Americans have four new wildlife refuges to celebrate this month! Interior Secretary Ken Salazar recently announced the designation of four new Wildlife Refuges that span five states and diverse ecosystems. Refuge designation for these critical lands and waters will protect them as important pieces of America’s natural heritage for the economic benefit and recreational enjoyment of generations to come. The new Refuges are:
- Flint Hills Legacy Conservation Area in Kansas,
- Dakota Grassland Conservation Area in North Dakota and South Dakota,
- Cherry Valley National Wildlife Refuge in Pennsylvania and
- Tulare Basin Wildlife Management area in California.
These new refuges are supported by diverse interests, which was highlighted by a bipartisan group of senators including Dianne Feinstein (D-Calif.), Tim Johnson (D-S.D.), John Thune (R-S.D.), Bob Casey (D-Pa.), Jerry Moran (R-Kan.) and Bill Nelson (D-Fla.) who spoke at the announcement event about the importance of conservation in their states.
All four new National Wildlife Refuge designations illustrate the value of conservation easements to large landscape protection. By protecting land for private owners while ensuring the long term protection of habitat, the Department of Interior is utilizing a valuable tool that brings people together in support of conservation.
The designation of these new Wildlife Refuges came just a day before Secretary Salazar announced the release of the first five state plans included in the Obama Administration’s America’s Great Outdoors: 50-State Report. The report is a state-by-state plan, which features a total of 100 locally-supported initiatives to reconnect Americans with the great outdoors.
The first five states for which the initiatives were announced are Florida, Georgia, North Carolina, South Carolina and Virginia. Among the initiatives that are spotlighted in these first few states, one stood out to The Wilderness Society as being particularly noteworthy.

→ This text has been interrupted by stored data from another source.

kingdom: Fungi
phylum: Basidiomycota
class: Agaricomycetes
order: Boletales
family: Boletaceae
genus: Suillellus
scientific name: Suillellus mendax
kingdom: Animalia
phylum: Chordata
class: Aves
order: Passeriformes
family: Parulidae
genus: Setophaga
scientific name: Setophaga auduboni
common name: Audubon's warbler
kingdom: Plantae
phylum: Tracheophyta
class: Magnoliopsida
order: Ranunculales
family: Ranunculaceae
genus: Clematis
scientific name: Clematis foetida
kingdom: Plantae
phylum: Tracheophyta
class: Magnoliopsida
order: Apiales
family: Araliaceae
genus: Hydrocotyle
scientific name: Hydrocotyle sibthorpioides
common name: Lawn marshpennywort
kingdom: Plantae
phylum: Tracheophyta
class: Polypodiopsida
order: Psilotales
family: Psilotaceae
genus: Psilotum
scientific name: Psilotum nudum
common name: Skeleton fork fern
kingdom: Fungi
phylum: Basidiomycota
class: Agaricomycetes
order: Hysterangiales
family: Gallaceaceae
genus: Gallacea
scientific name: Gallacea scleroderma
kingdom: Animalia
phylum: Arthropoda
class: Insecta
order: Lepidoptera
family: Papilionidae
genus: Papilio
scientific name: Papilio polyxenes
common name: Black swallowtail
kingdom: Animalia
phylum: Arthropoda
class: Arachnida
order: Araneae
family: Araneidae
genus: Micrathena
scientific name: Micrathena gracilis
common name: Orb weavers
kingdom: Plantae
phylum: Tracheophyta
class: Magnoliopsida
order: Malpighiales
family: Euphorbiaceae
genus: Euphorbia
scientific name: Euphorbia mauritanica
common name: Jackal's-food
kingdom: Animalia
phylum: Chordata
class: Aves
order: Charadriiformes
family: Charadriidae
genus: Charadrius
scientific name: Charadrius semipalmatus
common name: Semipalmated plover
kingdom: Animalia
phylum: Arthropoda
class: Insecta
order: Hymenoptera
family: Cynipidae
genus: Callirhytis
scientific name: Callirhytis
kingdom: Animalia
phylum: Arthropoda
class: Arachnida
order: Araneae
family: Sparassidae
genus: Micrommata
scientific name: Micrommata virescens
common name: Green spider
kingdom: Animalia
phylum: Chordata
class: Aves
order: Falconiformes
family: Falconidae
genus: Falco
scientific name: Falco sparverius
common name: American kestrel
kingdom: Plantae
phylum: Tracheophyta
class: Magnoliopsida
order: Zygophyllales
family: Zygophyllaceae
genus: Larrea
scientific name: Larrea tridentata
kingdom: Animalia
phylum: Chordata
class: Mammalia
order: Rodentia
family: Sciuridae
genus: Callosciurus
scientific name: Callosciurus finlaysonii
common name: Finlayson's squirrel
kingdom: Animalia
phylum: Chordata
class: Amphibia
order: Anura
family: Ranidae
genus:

In North Carolina, Elk Knob and the Long Hope Valley, a periglacial area that encompasses mountain bogs, grasslands, swamps and forests, has been named as a target initiative area. The conservation of this rich natural landscape represents a commitment to the protection of the 10 high-quality natural communities, 37 rare plants and eight rare animal species in the area. Conserving this 2,200-acre tract will add to previously preserved land in the area to comprise more than 50,000 acres of uninterrupted habitat.
The new National Wildlife Refuge designations and the launch of the 50-State Report mark the next steps forward with the Obama administration’s America’s Great Outdoors initiative and a great stride for the conservation of our national heritage.